[Q] Fiddling with system innards, was [Q] Newbie - Multiple Return Values

Cees de Groot cg at cdegroot.com
Thu May 1 17:09:11 UTC 2003


On Thu, 2003-05-01 at 18:53, Ingo Hohmann wrote:
> where I come from fiddling with the system innards is supposed to be a 
> 'black art'.
> 
In Smalltalk, it isn't supposed to be a black art. So get used to that.

> Actually, my problem is that, everything I do is in the image to stay - 
> that's quite a difference to writing a script that changes whatever it 
> wants to in the system, when it does not interfere in any way with other 
> scripts/programs.
> 
However, this is not 'fiddling with system innards'. Everything you do
is logged in a changeset, and you can thus see what you changed, undo
your changes, file them out to a text file and throw them at a version
repository, etcetera. Yes, programming in an image-based Smalltalk is
different from programming most other languages, but don't let that stop
you from writing good code.

> _That's_ why I am reluctant to create new classes.
> 
And that's completely the wrong reason :-)

> Should I extend the String class in the system?
> Create a subclass of String that understands my additional messages?
> Create a StringHelper which understands #myMessage: aString?
> 
> The latter seems to be the cleanest to me, what do you think?
> 
Not clean at all, you'll create parallel hierarchies that serve no-one
except the vendors of expensive parallel-hierarchy-tracking tools (also
called 'UML modellers' or 'CASE tools' ;-)).

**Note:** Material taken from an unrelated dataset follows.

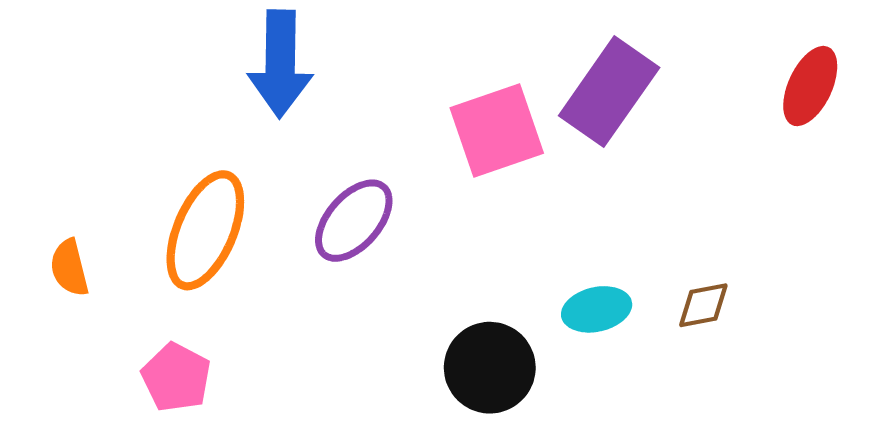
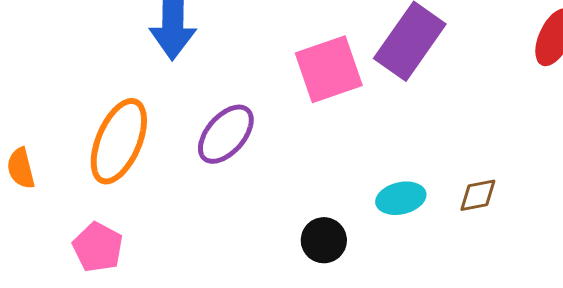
black circle: (490, 368) -> (324, 240), size x0.7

First, you need to think about what the best place is for a method. When
you found it, you put it there. Of course, when you put it in an
existing class you'll take some extra care to make the thing either
completely non-obvious (give it a name prefixed with your initials so
that no-one else is likely to make the same 'class extension') or
completely obvious (say the method 'isSymbol', which would return
'false' in its implementation in the Object class and 'true' in its
implementation in the Symbol class) so that if someone else makes a
class extension with the same name, it will have the same behavior so it
won't collide with your version. But there's no a priori reason you
shouldn't put your method in String if all signs are that it belongs in
String.

Smalltalk has tools to keep these class extensions apart from the 'base
methods'. The default method in Squeak is that all your code is kept in
a changeset; a changeset basically is a sort of transaction log of your
changes, and does not care when you define a method whether the class
was 'yours' or 'someone else's'. A newer method in Squeak is a DVS
package, which relies on some naming conventions in the extended classes
to make them part of the package you want them to be in. On both topics
you'll find abundant information on the Squeak Swiki.